Effects of amino acid substitutions at four fully buried sites of the ubiquitin molecule on the thermodynamic parameters (enthalpy, Gibbs energy) of unfolding were evaluated experimentally using differential scanning calorimetry. The same set of substitutions has been incorporated at each of four sites. These substitutions have been designed to perturb packing (van der Waals) interactions, hydration, and/or hydrogen bonding. From the analysis of the thermodynamic parameters for these ubiquitin variants we conclude that: (i) packing of non-polar groups in the protein interior is favorable and is largely defined by a favorable enthalpy of van der Waals interactions. The removal of one methylene group from the protein interior will destabilize a protein by approximately 5 kJ/mol, and will decrease the enthalpy of a protein by 12 kJ/mol. (ii) Burial of polar groups in the non-polar interior of a protein is highly destabilizing, and the degree of destabilization depends on the relative polarity of this group. For example, burial of Thr side-chain in the non-polar interior will be less destabilizing than burial of Asn side-chain. This decrease in stability is defined by a large enthalpy of dehydration of polar groups upon burial. (iii) The destabilizing effect of dehydration of polar groups upon burial can be compensated if these buried polar groups form hydrogen bonding. The enthalpy of this hydrogen bonding will compensate for the unfavorable dehydration energy and as a result the effect will be energetically neutral or even slightly stabilizing.

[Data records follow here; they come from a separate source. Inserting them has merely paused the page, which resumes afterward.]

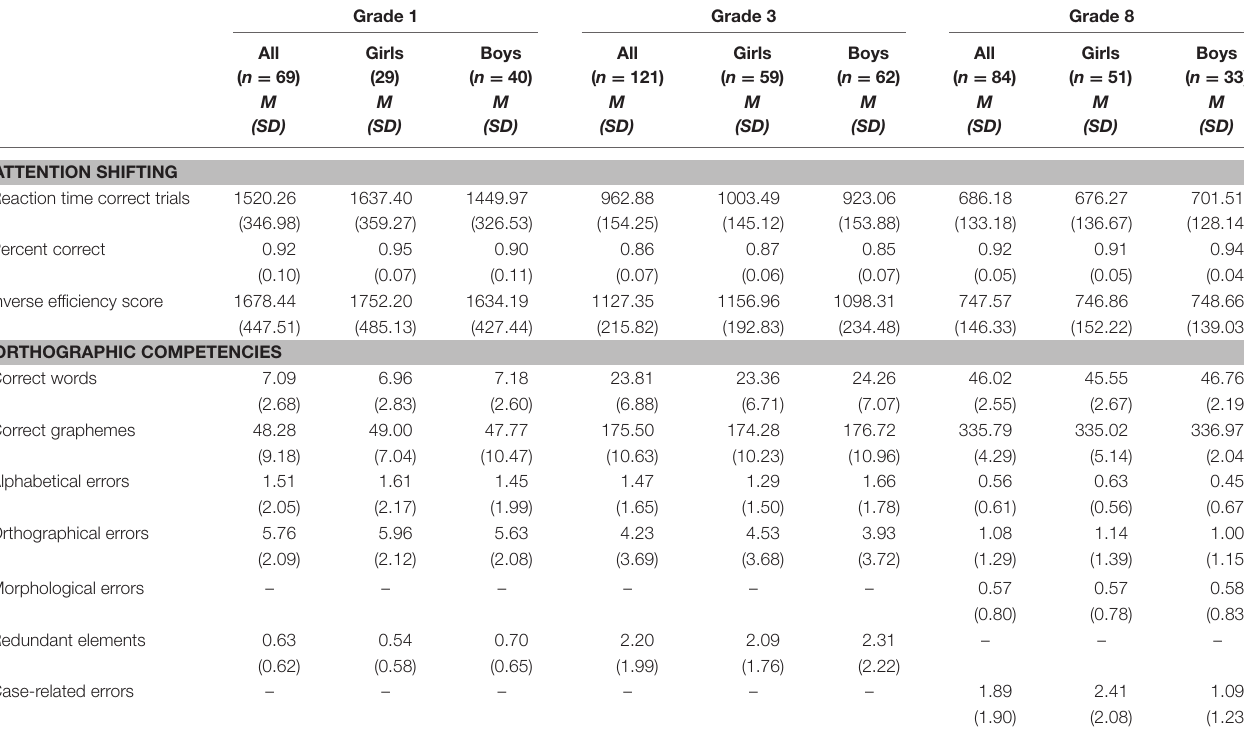
TABLE 1 | Descriptive statistics for variables of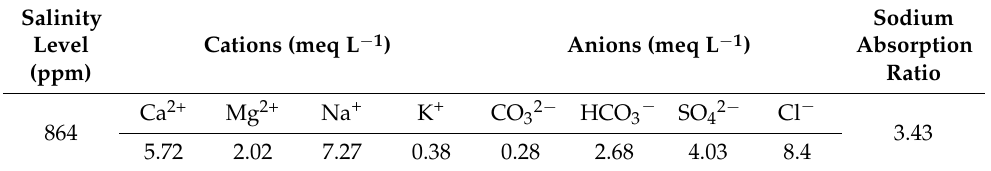
Table 1. The chemical composition and properties of the irrigation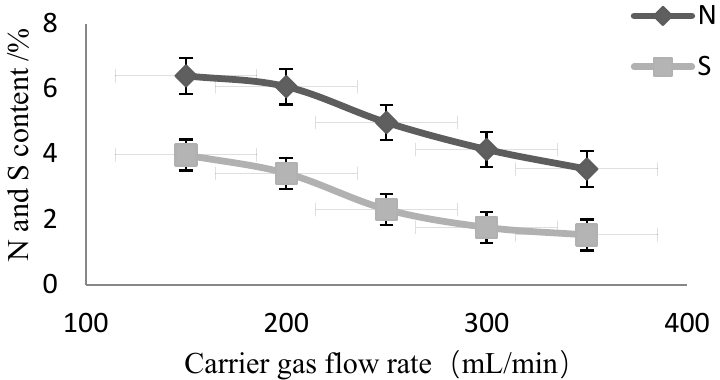
Figure 3. Effect of Carrier gas flow rate on N and S content. (n = 6) Herein, the CRM of nori (GBW10023) was measured by the TCD using different gas flow rates. Other experimental conditions were performed as per Table 1 .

Removal of surface charge-charge interactions from ubiquitin leaves the protein folded and very stable.

The contribution of solvent-exposed charged residues to protein stability was evaluated using ubiquitin as a model protein. We combined site-directed mutagenesis and specific chemical modifications to first replace all Arg residues with Lys, followed by carbomylation of Lys-amino groups. Under the conditions in which all carboxylic groups are protonated (at pH 2), the chemically modified protein is folded and very stable (DeltaG = 18 kJ/mol). These results indicate that surface charge-charge interactions are not an essential fundamental force for protein folding and stability.